3 things to try when you have advocacy burnout


  1. Ana Paula Ferreira

    Thank you for the Thinking Outside the Box article. Engaging in nonclinical work enriches life experience and clinical work as well.

  2. Ronald C MillerDO FAOCD

    A fulfilling life is focused on the journey, not it’s destination.Computization took this away from our passion,and love for patient care.Most of what I was told about computization was delivered through deception.

  3. Robert Goldman MD

    Dear Dr Berhinger
    Very thoughtful article.
    One other persuit — Entrepreneurship. There are a few of is out there. Our idea a wearable pressure and force sensor for rehabilitation and wound care. My goal involves my training in Medicine and engineering. It’s totally engrossing and I certainly hope financially successful. Success takes many forms and just getting to the point of making a workable unit was tremendously satisfying.
    I hope all our colleagues can find an idea in which they can totally immerse themselves.

  4. John Rothrock

    Literally for decades my career in academic medicine offered an attractive and rewarding blend of clinical work, research, consulting educating, writing, and editing. Gradually that blend evaporated in parallel with the Rise of the Administrators, the demise of the physician chair as leader, mentor and cultivator and the conversion of an intellectually and emotionally rewarding workplace environment into an RVU-generating widget factory replete with templated EMRs heavy on volume and light on medical utility. Toss in healthy doses of DEI, legions of HR administrators and many hrs spent answering endless messages from pts requesting one to wage uncompensated and tedious battle with their insurers, and you have a recipe for…erosion of individual and collaborative creativity, professional collegiality/QoL and, ultimately, the joy and pleasure of working together with your peers for the common good.
    I have been a departmental chair twice. Would I do it again in this Not-So-Brave New World? No, thanks.
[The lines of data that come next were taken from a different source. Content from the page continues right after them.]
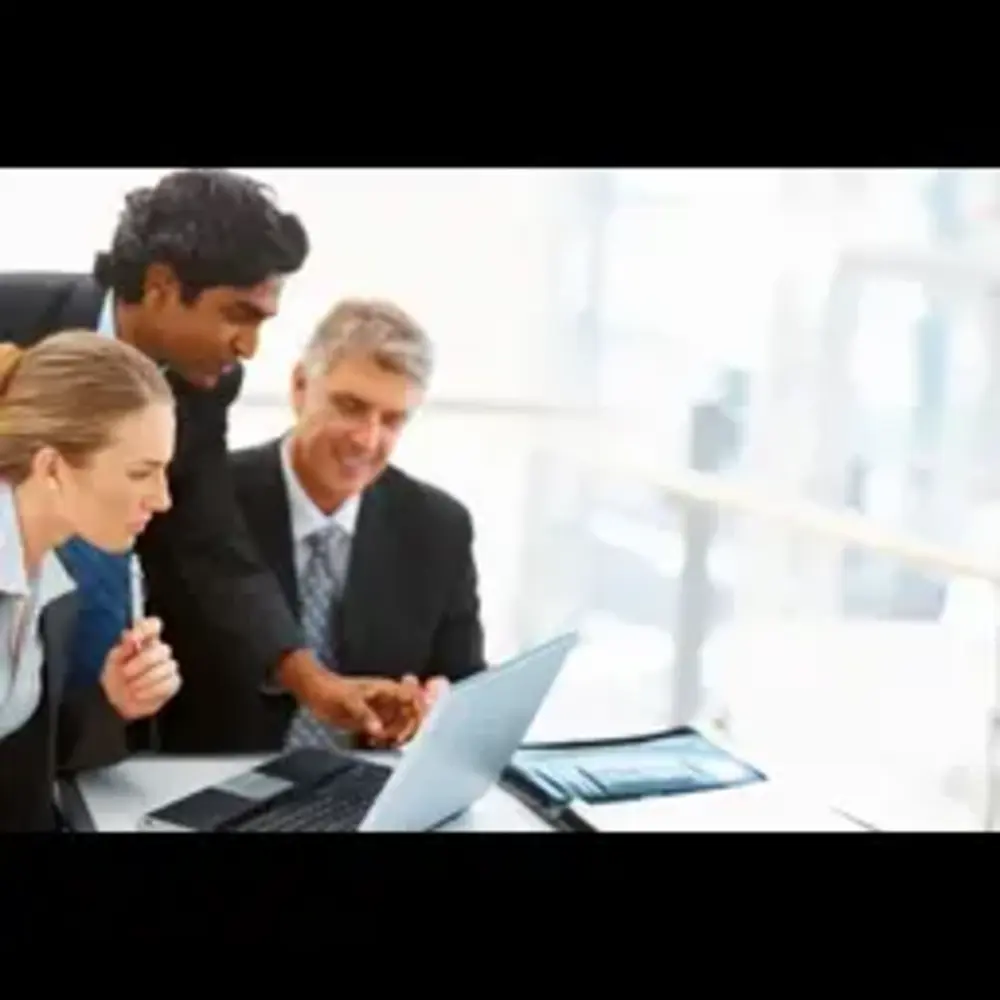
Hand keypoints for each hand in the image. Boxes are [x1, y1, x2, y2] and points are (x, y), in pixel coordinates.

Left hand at [100, 617, 181, 719]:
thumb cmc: (116, 678)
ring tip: (131, 688)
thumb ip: (123, 648)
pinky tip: (140, 694)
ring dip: (145, 680)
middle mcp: (158, 651)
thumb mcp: (113, 662)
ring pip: (167, 667)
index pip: (153, 624)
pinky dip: (151, 691)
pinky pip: (168, 684)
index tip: (134, 638)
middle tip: (126, 673)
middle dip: (142, 663)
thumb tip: (129, 634)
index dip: (147, 628)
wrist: (116, 703)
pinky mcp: (173, 682)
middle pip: (162, 649)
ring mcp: (168, 667)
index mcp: (144, 641)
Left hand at [290, 661, 424, 744]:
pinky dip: (385, 739)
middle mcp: (389, 700)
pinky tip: (373, 741)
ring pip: (401, 724)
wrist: (317, 694)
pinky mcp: (373, 722)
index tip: (411, 723)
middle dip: (408, 727)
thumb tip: (379, 730)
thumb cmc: (334, 691)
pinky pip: (387, 732)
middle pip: (412, 713)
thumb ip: (364, 714)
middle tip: (395, 738)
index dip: (418, 708)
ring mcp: (381, 711)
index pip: (414, 696)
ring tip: (381, 740)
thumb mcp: (349, 700)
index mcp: (388, 689)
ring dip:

      “many hrs spent answering endless messages from pts requesting one to wage uncompensated and tedious battle with their insurers, and you have a recipe for…” making the physician a human shield between the patient and the insurance Co. The 2010 ACA and the rush to adopt EHRs made this skyrocket. In the 90s, we did prior auths often enough. Now that insurance Co’s are stingier with coverage, more expensive in premiums and deductibles, and docs are chained to “the inbox” (even during time off), there is an expectation that physician jump immediately and get the issue solved. This attitude fails to realize something: there is no perfect humaniform robot. That only exists in Asimov novels. The reality/irony is not lost on young people opting for STEM or business careers.

  5. Matthew Werner, M. D.

    Nice, but not emphasizing the fact that all we have came due to gifts of others: shelter, food, clothing, education….
    Best outside activity: VOLUNTEER, even if nonmedical. I like packing food boxes at my local food bank, as well as reading ultrasounds for pregnancy centers. Matthew Werner MD

    1. Jean l Cadet

      I love your way of thinking. There is much joy in giving back and sharing our gifts.
      Mentoring pre-meds has given me much joy.

  6. Anne Louise Phelan

    Your article is full of wisdom and practical advice. However, I take strong issue with the quote from your mentor, Philip Miller, who said, “…if the doctor is burnt out, there are no patients, only victims.” This statement victimizes the very physicians who are under stress trying to provide the best medical care possible in spite of the forces working against them. There is NO evidence that burnout is a danger to patients. It’s mostly a danger to physicians themselves that results in anxiety, depression, demoralization and, sometimes, tragically, suicide. Don’t demonize doctors that way.